Arbei­ten Sie in einem über­re­gio­na­len Ver­sor­gungs­un­ter­neh­men mit Ver­triebs­stütz­punk­ten und ‑part­nern im gesam­ten Ver­triebs­ge­biet? Dann über­sprin­gen Sie ger­ne den fol­gen­den Abschnitt.

Strom‑, Gas- oder Wär­me­lie­fe­run­gen eines Stadt­werks rich­ten sich an nahe­zu alle Per­so­nen und Unter­neh­men im Ver­triebs- oder Netz­ge­biet. Typi­sche Ener­gie­dienst­leis­tun­gen haben dage­gen (noch) ein deut­lich gerin­ge­res Markt­po­ten­zi­al. Es gibt wesent­lich weni­ger Bedarfs­fäl­le, der Markt ist noch nicht aus­rei­chend ent­wi­ckelt und zum Teil bereits durch Ange­bo­te von spe­zia­li­sier­ten Dienst­leistern erschlos­sen. Eine Umsatz­kom­pen­sa­ti­on für ver­rin­ger­te Ener­gie­lie­fe­run­gen bie­ten sie nicht. Als kom­ple­men­tä­re Ange­bo­te zur Ener­gie­lie­fe­rung kön­nen sie aber wich­ti­ge Infor­ma­tio­nen und Ansatz­punk­te für volu­men­star­ke Lösungs­an­ge­bo­te bereit­stel­len. Von der Ana­ly­se bis zu Wär­me­lie­fer- oder Mobi­li­täts­an­ge­bo­ten, Beleuch­tungs­leis­tun­gen u.v.m. ist es dann nur ein klei­ner Schritt.

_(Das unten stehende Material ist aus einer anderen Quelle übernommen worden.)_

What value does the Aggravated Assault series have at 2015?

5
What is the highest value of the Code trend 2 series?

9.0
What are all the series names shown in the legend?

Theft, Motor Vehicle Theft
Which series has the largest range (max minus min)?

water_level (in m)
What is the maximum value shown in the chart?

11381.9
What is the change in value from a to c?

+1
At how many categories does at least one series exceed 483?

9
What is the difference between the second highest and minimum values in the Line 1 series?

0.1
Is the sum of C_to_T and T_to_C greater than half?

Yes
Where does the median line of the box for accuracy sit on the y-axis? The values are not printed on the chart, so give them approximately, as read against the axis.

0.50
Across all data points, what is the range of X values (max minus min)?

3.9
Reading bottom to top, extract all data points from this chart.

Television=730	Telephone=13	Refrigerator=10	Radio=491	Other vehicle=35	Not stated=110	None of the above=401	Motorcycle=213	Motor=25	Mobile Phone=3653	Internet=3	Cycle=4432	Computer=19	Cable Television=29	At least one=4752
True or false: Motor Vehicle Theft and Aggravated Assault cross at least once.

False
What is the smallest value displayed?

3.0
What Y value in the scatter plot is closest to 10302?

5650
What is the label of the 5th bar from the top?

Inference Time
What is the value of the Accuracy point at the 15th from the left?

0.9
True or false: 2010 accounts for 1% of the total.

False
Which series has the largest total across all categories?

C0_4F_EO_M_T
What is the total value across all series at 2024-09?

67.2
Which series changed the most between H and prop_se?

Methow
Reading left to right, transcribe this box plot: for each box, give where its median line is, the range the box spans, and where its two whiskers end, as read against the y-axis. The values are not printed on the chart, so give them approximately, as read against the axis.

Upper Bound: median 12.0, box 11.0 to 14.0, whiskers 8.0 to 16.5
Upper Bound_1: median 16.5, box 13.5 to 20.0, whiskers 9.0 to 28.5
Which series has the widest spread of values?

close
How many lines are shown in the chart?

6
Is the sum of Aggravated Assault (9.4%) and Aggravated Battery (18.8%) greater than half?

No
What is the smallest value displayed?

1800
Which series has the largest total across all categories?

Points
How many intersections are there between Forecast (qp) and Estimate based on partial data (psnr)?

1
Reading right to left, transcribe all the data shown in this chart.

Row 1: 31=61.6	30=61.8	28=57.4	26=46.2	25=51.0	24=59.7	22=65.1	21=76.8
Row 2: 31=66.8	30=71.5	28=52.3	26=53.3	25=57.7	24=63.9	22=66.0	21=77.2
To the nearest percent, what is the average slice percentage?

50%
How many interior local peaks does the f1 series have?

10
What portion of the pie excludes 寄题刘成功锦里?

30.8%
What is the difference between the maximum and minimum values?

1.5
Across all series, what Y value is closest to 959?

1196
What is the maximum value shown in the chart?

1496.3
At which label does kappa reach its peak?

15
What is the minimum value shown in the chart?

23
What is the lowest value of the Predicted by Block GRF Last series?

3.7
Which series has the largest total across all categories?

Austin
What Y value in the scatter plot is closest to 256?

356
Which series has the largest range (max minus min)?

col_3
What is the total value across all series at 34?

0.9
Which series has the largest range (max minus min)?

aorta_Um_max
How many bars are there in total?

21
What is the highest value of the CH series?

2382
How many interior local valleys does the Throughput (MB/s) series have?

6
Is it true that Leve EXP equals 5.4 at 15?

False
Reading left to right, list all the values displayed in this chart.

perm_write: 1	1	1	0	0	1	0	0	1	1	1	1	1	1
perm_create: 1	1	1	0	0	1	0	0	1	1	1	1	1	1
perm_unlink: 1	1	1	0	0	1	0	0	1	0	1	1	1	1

Plant man einen Ver­trieb über das bis­he­ri­ge Ver­triebs­ge­biet von Ener­gie hin­aus, tritt man nicht nur in den Wett­be­werb mit benach­bar­ten Ver­sor­gern und spe­zia­li­sier­ten Anbie­tern, son­dern muss auch das Ange­bot ggf. anders kon­zi­pie­ren. Bera­tungs­in­ten­si­tät und Rei­se­zei­ten wer­den in der Kal­ku­la­ti­on Berück­sich­ti­gung fin­den. Sind even­tu­ell noch aus­füh­ren­de Dienst­leis­ter in das Ange­bot ein­ge­bun­den, dürf­te nur wenig Ergeb­nis­bei­trag verbleiben. 

Fazit:

Das Ange­bot klas­si­scher Ener­gie­dienst­leis­tun­gen ist für Stadt­wer­ke ein MUSS, um in der Ener­gie­wen­de glaub­wür­dig zu sein, um Ansatz­punk­te für den Ver­trieb wei­te­rer Pro­duk­te zu gene­rie­ren, um Rund­um-Pro­blem­lö­ser für alle Ener­gie­fra­gen zu sein. Ihre Ein­bin­dung in das Pro­dukt­sor­ti­ment soll­te aber im Hin­blick auf die dar­aus gewon­ne­nen Infor­ma­tio­nen und deren Nutz­bar­keit bzw. Inte­gra­ti­on in groß­for­ma­ti­ge­re Lösungs­an­ge­bo­te wie z.B. Wär­me, Käl­te, Quar­tiers­ver­sor­gung, Beleuch­tung oder Lade­infra­struk­tur über­grei­fend geplant werden.